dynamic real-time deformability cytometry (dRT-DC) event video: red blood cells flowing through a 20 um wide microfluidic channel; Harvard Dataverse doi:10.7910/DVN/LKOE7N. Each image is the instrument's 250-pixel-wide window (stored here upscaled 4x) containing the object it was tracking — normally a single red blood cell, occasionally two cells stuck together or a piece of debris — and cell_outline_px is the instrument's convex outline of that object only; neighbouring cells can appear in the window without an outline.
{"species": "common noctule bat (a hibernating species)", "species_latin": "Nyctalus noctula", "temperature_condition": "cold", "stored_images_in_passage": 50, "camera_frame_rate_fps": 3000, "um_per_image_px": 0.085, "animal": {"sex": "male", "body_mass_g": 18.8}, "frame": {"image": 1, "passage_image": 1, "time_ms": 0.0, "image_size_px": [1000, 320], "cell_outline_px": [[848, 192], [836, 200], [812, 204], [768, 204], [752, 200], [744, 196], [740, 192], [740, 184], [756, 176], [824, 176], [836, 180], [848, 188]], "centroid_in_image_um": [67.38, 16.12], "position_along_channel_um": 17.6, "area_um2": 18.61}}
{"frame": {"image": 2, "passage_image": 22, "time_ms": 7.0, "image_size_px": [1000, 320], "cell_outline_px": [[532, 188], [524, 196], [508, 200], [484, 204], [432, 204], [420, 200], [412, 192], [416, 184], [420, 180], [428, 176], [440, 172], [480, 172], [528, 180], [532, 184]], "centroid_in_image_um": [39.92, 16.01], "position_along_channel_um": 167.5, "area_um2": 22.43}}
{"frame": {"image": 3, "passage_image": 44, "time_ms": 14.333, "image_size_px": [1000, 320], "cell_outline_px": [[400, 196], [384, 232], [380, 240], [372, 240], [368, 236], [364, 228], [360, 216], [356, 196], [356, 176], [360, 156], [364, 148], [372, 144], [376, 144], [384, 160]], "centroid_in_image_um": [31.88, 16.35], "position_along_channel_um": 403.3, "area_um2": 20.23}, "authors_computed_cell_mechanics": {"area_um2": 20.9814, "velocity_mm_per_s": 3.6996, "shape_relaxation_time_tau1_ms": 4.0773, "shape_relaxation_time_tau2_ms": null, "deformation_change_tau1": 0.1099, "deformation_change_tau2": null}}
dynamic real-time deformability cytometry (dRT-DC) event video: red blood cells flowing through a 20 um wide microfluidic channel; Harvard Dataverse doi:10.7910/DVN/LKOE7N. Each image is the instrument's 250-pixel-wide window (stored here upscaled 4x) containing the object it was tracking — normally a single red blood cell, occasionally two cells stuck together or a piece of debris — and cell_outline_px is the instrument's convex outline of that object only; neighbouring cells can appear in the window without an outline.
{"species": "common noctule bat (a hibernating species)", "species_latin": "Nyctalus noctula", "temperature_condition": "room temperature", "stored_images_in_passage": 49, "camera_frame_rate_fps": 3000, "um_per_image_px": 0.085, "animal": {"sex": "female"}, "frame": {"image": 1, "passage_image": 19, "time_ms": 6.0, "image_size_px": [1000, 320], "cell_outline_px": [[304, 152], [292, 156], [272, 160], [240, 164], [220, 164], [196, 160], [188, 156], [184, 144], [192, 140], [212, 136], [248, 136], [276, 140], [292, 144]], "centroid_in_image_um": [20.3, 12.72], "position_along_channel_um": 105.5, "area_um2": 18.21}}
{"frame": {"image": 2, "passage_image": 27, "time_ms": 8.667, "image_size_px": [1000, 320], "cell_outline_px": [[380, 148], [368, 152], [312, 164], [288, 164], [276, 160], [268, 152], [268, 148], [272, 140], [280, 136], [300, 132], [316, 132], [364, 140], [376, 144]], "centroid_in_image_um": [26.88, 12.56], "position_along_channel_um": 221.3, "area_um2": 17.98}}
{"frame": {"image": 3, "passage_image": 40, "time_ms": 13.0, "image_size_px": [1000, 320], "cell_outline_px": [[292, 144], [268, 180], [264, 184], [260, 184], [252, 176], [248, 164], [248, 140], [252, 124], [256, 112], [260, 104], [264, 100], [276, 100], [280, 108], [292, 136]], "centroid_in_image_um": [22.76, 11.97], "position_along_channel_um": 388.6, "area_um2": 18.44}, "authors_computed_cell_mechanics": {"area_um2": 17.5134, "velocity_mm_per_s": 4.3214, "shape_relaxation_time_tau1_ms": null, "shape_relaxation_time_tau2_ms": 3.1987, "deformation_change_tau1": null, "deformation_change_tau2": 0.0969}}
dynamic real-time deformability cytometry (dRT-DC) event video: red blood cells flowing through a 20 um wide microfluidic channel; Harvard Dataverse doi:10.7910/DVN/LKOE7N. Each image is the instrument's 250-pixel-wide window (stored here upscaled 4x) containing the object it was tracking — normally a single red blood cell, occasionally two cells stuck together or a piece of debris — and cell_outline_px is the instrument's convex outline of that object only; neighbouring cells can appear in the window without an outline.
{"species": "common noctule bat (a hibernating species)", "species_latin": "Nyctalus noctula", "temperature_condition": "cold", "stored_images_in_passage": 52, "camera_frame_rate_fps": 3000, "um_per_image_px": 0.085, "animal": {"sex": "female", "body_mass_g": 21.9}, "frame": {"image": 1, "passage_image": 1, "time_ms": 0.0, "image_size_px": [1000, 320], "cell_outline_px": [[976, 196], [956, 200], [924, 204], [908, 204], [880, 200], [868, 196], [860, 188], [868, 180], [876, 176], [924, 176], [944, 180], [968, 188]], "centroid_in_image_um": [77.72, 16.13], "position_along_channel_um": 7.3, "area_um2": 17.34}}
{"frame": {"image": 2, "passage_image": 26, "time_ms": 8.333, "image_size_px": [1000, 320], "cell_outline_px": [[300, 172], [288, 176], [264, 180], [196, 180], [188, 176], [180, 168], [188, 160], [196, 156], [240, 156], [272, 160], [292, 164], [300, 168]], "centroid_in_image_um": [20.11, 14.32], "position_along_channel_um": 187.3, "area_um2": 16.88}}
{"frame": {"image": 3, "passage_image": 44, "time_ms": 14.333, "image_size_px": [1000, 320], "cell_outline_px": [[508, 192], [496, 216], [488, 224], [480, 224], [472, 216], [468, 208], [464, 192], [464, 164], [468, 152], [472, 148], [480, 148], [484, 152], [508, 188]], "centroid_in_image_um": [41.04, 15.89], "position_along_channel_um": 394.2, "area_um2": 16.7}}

EXERCISE OBJECTIVE
Every record above needs to be repeated word for word.

REPLY
dynamic real-time deformability cytometry (dRT-DC) event video: red blood cells flowing through a 20 um wide microfluidic channel; Harvard Dataverse doi:10.7910/DVN/LKOE7N. Each image is the instrument's 250-pixel-wide window (stored here upscaled 4x) containing the object it was tracking — normally a single red blood cell, occasionally two cells stuck together or a piece of debris — and cell_outline_px is the instrument's convex outline of that object only; neighbouring cells can appear in the window without an outline.
{"species": "common noctule bat (a hibernating species)", "species_latin": "Nyctalus noctula", "temperature_condition": "cold", "stored_images_in_passage": 50, "camera_frame_rate_fps": 3000, "um_per_image_px": 0.085, "animal": {"sex": "male", "body_mass_g": 18.8}, "frame": {"image": 1, "passage_image": 1, "time_ms": 0.0, "image_size_px": [1000, 320], "cell_outline_px": [[848, 192], [836, 200], [812, 204], [768, 204], [752, 200], [744, 196], [740, 192], [740, 184], [756, 176], [824, 176], [836, 180], [848, 188]], "centroid_in_image_um": [67.38, 16.12], "position_along_channel_um": 17.6, "area_um2": 18.61}}
{"frame": {"image": 2, "passage_image": 22, "time_ms": 7.0, "image_size_px": [1000, 320], "cell_outline_px": [[532, 188], [524, 196], [508, 200], [484, 204], [432, 204], [420, 200], [412, 192], [416, 184], [420, 180], [428, 176], [440, 172], [480, 172], [528, 180], [532, 184]], "centroid_in_image_um": [39.92, 16.01], "position_along_channel_um": 167.5, "area_um2": 22.43}}
{"frame": {"image": 3, "passage_image": 44, "time_ms": 14.333, "image_size_px": [1000, 320], "cell_outline_px": [[400, 196], [384, 232], [380, 240], [372, 240], [368, 236], [364, 228], [360, 216], [356, 196], [356, 176], [360, 156], [364, 148], [372, 144], [376, 144], [384, 160]], "centroid_in_image_um": [31.88, 16.35], "position_along_channel_um": 403.3, "area_um2": 20.23}, "authors_computed_cell_mechanics": {"area_um2": 20.9814, "velocity_mm_per_s": 3.6996, "shape_relaxation_time_tau1_ms": 4.0773, "shape_relaxation_time_tau2_ms": null, "deformation_change_tau1": 0.1099, "deformation_change_tau2": null}}
dynamic real-time deformability cytometry (dRT-DC) event video: red blood cells flowing through a 20 um wide microfluidic channel; Harvard Dataverse doi:10.7910/DVN/LKOE7N. Each image is the instrument's 250-pixel-wide window (stored here upscaled 4x) containing the object it was tracking — normally a single red blood cell, occasionally two cells stuck together or a piece of debris — and cell_outline_px is the instrument's convex outline of that object only; neighbouring cells can appear in the window without an outline.
{"species": "common noctule bat (a hibernating species)", "species_latin": "Nyctalus noctula", "temperature_condition": "room temperature", "stored_images_in_passage": 49, "camera_frame_rate_fps": 3000, "um_per_image_px": 0.085, "animal": {"sex": "female"}, "frame": {"image": 1, "passage_image": 19, "time_ms": 6.0, "image_size_px": [1000, 320], "cell_outline_px": [[304, 152], [292, 156], [272, 160], [240, 164], [220, 164], [196, 160], [188, 156], [184, 144], [192, 140], [212, 136], [248, 136], [276, 140], [292, 144]], "centroid_in_image_um": [20.3, 12.72], "position_along_channel_um": 105.5, "area_um2": 18.21}}
{"frame": {"image": 2, "passage_image": 27, "time_ms": 8.667, "image_size_px": [1000, 320], "cell_outline_px": [[380, 148], [368, 152], [312, 164], [288, 164], [276, 160], [268, 152], [268, 148], [272, 140], [280, 136], [300, 132], [316, 132], [364, 140], [376, 144]], "centroid_in_image_um": [26.88, 12.56], "position_along_channel_um": 221.3, "area_um2": 17.98}}
{"frame": {"image": 3, "passage_image": 40, "time_ms": 13.0, "image_size_px": [1000, 320], "cell_outline_px": [[292, 144], [268, 180], [264, 184], [260, 184], [252, 176], [248, 164], [248, 140], [252, 124], [256, 112], [260, 104], [264, 100], [276, 100], [280, 108], [292, 136]], "centroid_in_image_um": [22.76, 11.97], "position_along_channel_um": 388.6, "area_um2": 18.44}, "authors_computed_cell_mechanics": {"area_um2": 17.5134, "velocity_mm_per_s": 4.3214, "shape_relaxation_time_tau1_ms": null, "shape_relaxation_time_tau2_ms": 3.1987, "deformation_change_tau1": null, "deformation_change_tau2": 0.0969}}
dynamic real-time deformability cytometry (dRT-DC) event video: red blood cells flowing through a 20 um wide microfluidic channel; Harvard Dataverse doi:10.7910/DVN/LKOE7N. Each image is the instrument's 250-pixel-wide window (stored here upscaled 4x) containing the object it was tracking — normally a single red blood cell, occasionally two cells stuck together or a piece of debris — and cell_outline_px is the instrument's convex outline of that object only; neighbouring cells can appear in the window without an outline.
{"species": "common noctule bat (a hibernating species)", "species_latin": "Nyctalus noctula", "temperature_condition": "cold", "stored_images_in_passage": 52, "camera_frame_rate_fps": 3000, "um_per_image_px": 0.085, "animal": {"sex": "female", "body_mass_g": 21.9}, "frame": {"image": 1, "passage_image": 1, "time_ms": 0.0, "image_size_px": [1000, 320], "cell_outline_px": [[976, 196], [956, 200], [924, 204], [908, 204], [880, 200], [868, 196], [860, 188], [868, 180], [876, 176], [924, 176], [944, 180], [968, 188]], "centroid_in_image_um": [77.72, 16.13], "position_along_channel_um": 7.3, "area_um2": 17.34}}
{"frame": {"image": 2, "passage_image": 26, "time_ms": 8.333, "image_size_px": [1000, 320], "cell_outline_px": [[300, 172], [288, 176], [264, 180], [196, 180], [188, 176], [180, 168], [188, 160], [196, 156], [240, 156], [272, 160], [292, 164], [300, 168]], "centroid_in_image_um": [20.11, 14.32], "position_along_channel_um": 187.3, "area_um2": 16.88}}
{"frame": {"image": 3, "passage_image": 44, "time_ms": 14.333, "image_size_px": [1000, 320], "cell_outline_px": [[508, 192], [496, 216], [488, 224], [480, 224], [472, 216], [468, 208], [464, 192], [464, 164], [468, 152], [472, 148], [480, 148], [484, 152], [508, 188]], "centroid_in_image_um": [41.04, 15.89], "position_along_channel_um": 394.2, "area_um2": 16.7}}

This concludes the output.